Journaling is a trendy sort of thing. I know people who have been doing it, religiously, for years. Others started but did not stay with it. It is like a routine of physical exercise, I guess. I know others who have started after taking a journaling class. Interesting. I did not know there was a class for something like this – teaching you to write thoughts and ideas in a book.
My interest in journaling did not come from a lofty notion that I had something important to say, recall or reflect upon. No, it was much more superficial. It was a picture in a magazine of a great looking leather notebook and a beautiful pen (in what you write, and with what you write, is very important to some journalists). A rugged looking model posing as one of the world’s great adventurers/writers was making notes while sipping what looked to be a glass of expensive single malt scotch. That was the purpose of the magazine advertisement, not the merits of journaling. That leather journal and the pen made an impression. Then during one of my frequent business trips – not to Africa or some exotic Far East destination, but Wichita — I saw someone else making notes in an interesting notebook. He, too, was using an interesting looking pen. Then I heard a speaker at a leadership conference talk about the value of reflective journaling. I learned that some of the most celebrated leaders in the nation — in business and the military — journal on a regular basis
I began to think about the idea from time-to-time. As a former crime writer and investigative reporter for a major Texas newspaper, I missed the “art” of writing although there are those who would argue that this type of writing – a report on some bloody killing or bizarre auto accident – is really 250 words in short declarative sentences organized in three or so paragraphs masquerading as tomorrow’s history. About seven or eight years ago, I began to make notes in the classic spiral notebook on how I could improve my business and my life, as well as notes on tasks for the next day – something that I do more and more frequently as my hair continues its march to total grayness. Occasionally I wrote something that was good but most of the time I rarely went back and reread the previous entry’s musings, except to look at my notes for the Outlook calendar. Then I met Rand Stagen,Senior Partner at Stagen, a Dallas-based management consultancy. Mr. Stagen helped me connect the concept of reflective journaling and improving as a leader – Chairman and Founder of a JohnMarch Partners — an executive search firm. He believes, and I am now a Stagen devotee on this issue, that there is a correlation between the discipline of reflective journaling and an executive’s ability to master the art of next-level leadership. To read more about this deeply important leadership concept and download a copy of this white paper, visit his web site.

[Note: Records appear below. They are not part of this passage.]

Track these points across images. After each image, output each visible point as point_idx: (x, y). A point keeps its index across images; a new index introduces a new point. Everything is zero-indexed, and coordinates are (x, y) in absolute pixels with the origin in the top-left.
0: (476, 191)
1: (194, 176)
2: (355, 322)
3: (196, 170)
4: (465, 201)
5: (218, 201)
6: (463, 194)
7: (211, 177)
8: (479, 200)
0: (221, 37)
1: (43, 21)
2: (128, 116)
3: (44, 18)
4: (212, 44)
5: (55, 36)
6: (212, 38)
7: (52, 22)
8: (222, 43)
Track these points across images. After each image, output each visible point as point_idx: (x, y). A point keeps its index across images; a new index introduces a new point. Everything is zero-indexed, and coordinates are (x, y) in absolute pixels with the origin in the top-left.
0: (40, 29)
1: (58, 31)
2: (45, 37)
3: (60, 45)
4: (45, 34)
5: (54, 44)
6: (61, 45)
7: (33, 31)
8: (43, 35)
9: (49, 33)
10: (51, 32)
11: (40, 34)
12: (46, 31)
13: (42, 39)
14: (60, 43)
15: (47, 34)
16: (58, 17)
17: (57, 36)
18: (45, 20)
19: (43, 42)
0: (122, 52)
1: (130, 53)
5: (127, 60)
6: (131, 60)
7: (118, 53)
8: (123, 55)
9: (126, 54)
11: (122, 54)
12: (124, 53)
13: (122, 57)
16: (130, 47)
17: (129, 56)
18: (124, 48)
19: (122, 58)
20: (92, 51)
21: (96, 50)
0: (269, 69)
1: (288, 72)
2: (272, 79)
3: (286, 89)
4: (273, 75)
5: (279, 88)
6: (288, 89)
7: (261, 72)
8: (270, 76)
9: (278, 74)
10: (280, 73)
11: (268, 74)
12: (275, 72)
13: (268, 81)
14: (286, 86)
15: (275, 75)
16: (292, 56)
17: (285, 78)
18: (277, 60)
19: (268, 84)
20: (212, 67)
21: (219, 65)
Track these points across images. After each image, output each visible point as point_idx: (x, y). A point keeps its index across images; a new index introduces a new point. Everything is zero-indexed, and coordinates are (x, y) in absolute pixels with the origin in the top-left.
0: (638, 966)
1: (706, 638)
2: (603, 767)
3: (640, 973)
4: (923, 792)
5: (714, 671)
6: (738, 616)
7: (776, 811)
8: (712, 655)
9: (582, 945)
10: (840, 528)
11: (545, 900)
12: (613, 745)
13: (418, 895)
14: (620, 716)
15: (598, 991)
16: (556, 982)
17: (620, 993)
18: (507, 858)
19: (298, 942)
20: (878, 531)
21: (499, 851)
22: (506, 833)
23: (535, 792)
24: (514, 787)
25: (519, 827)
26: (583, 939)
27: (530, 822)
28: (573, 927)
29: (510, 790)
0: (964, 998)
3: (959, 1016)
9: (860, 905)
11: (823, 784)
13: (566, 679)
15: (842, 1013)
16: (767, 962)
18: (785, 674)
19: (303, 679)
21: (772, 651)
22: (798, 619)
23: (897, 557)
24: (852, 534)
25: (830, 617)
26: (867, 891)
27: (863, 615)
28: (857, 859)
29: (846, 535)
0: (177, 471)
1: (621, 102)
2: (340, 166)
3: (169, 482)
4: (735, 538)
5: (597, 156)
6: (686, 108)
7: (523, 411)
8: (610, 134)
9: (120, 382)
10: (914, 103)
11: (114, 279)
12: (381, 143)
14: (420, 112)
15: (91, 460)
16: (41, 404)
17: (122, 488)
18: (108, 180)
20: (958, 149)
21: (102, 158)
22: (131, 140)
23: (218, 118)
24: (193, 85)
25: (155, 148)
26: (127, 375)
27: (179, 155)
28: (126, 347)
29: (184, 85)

I am no next-level leadership expert as I am clearly about to demonstrate, but borrowing from Mr. Stagen’s excellent work is very helpful when I talk to students in graduate healthcare management programs. I frequently use one of Rand’s great examples: the head football coach. Television cameras cut to a close-up of the head coach on the sideline at crucial times during the game, plotting his next move. Stagen makes an important point – that he may have the final say in calling the next play, but the coach has the worst seat in the house – at field level, which precludes him from gaining any perspective with regard to how his offense is being defensed. However, he does have a headset and he is talking to a member of his coaching staff who is located in the press box high above the playing field, Stagen writes. That coach may not be as smart or as experienced as the head coach, but he does have a different perspective and he (rarely, if ever, a she) can see opportunities the head coach cannot see. That, briefly, made the case for why every leader should keep a journal.
The discipline of reflective journaling allows a leader to move high above the playing field to revisit key decisions or events, and think about how a decision was made and executed. To gain a sense of perspective of what was overlooked or misjudged when the actual decision was made. And to learn from the experience.
My journal entries today cover my Firm’s efforts to reach next-level recruiting, on the critical decisions we make in our searches as well as ideas for future blogs. As the birthdays fly by, and I am required to make more notes on day-to-day operations, I keep a separate log to update my Outlook Tasks list and calendar.
Today I have graduated from the spiral notebook. I journal in the classic Moleskine and I have a really good pen.